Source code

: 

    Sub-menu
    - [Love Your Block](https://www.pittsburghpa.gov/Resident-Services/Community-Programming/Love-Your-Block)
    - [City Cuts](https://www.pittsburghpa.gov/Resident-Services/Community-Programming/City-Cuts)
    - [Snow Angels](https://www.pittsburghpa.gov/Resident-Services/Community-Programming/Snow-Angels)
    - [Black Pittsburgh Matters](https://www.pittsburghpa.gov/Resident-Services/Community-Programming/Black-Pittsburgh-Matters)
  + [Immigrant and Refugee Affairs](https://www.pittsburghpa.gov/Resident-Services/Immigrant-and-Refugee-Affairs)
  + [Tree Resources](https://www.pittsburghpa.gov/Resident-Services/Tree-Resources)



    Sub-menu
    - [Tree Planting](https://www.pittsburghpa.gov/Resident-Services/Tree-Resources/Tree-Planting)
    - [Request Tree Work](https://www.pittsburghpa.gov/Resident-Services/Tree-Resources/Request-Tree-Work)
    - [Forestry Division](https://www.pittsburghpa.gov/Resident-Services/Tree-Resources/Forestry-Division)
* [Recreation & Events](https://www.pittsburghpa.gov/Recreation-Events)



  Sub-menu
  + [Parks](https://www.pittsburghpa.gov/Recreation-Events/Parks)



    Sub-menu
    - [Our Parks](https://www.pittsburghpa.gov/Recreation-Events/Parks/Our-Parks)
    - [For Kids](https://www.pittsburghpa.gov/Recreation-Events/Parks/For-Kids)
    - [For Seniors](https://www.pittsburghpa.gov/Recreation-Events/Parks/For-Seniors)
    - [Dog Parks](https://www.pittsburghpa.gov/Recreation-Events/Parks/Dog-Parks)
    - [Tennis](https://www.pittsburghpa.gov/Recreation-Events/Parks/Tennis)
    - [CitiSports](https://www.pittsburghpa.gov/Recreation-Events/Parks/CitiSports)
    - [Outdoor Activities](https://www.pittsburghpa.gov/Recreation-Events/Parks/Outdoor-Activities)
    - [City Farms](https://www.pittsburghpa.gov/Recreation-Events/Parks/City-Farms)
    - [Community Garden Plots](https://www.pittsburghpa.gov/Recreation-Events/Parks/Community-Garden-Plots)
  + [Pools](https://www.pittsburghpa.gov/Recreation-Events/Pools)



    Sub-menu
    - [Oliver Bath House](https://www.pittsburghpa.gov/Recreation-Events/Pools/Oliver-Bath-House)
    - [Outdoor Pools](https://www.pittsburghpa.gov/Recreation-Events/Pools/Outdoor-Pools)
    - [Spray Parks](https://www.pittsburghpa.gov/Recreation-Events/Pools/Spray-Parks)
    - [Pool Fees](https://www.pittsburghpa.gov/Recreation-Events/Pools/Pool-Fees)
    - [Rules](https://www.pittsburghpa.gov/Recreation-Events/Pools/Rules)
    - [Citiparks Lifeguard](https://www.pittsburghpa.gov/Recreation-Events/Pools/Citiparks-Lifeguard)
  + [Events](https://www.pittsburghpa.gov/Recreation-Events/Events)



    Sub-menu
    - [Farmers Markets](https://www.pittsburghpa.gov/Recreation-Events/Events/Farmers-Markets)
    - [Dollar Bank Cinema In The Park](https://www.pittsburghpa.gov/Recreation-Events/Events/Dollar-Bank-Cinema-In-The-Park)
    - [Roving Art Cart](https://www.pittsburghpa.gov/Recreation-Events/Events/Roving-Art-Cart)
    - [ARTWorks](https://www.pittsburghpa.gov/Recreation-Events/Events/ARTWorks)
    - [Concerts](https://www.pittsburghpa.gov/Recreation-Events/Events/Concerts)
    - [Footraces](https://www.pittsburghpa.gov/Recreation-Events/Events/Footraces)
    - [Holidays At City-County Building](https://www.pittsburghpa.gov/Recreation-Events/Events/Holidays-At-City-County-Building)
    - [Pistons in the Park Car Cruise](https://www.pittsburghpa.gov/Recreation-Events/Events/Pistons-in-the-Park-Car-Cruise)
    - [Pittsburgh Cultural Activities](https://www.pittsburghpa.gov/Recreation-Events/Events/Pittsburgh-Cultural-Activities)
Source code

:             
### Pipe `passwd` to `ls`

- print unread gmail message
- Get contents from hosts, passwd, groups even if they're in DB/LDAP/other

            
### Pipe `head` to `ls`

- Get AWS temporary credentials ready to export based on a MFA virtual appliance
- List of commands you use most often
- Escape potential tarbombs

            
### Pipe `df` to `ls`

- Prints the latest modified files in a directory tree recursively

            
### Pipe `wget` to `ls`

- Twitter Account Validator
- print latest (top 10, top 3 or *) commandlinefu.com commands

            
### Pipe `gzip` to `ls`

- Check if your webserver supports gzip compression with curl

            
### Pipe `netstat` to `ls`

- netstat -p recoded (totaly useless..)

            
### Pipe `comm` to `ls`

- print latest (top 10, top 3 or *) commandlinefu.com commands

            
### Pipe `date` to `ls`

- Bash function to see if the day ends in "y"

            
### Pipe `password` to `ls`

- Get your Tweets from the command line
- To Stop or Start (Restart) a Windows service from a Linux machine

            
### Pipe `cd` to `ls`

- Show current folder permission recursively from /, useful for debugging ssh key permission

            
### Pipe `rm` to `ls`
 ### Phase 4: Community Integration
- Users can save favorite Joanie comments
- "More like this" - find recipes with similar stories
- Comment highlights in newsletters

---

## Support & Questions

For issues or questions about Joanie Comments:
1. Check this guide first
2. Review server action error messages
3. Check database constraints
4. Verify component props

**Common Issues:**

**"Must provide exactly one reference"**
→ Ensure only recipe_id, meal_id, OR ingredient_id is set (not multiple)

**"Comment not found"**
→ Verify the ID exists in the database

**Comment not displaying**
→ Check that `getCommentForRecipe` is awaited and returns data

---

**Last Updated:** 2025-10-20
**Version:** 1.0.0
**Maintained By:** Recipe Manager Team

——

Reproduce the lines of the records character for character, starting with the line containing "- netstat -p recoded (totaly useless..)" and continuing through the last line of the records, both included.

- netstat -p recoded (totaly useless..)

            
### Pipe `comm` to `ls`

- print latest (top 10, top 3 or *) commandlinefu.com commands

            
### Pipe `date` to `ls`

- Bash function to see if the day ends in "y"

            
### Pipe `password` to `ls`

- Get your Tweets from the command line
- To Stop or Start (Restart) a Windows service from a Linux machine

            
### Pipe `cd` to `ls`

- Show current folder permission recursively from /, useful for debugging ssh key permission

            
### Pipe `rm` to `ls`
 ### Phase 4: Community Integration
- Users can save favorite Joanie comments
- "More like this" - find recipes with similar stories
- Comment highlights in newsletters

---

## Support & Questions

For issues or questions about Joanie Comments:
1. Check this guide first
2. Review server action error messages
3. Check database constraints
4. Verify component props

**Common Issues:**

**"Must provide exactly one reference"**
→ Ensure only recipe_id, meal_id, OR ingredient_id is set (not multiple)

**"Comment not found"**
→ Verify the ID exists in the database

**Comment not displaying**
→ Check that `getCommentForRecipe` is awaited and returns data

---

**Last Updated:** 2025-10-20
**Version:** 1.0.0
**Maintained By:** Recipe Manager Team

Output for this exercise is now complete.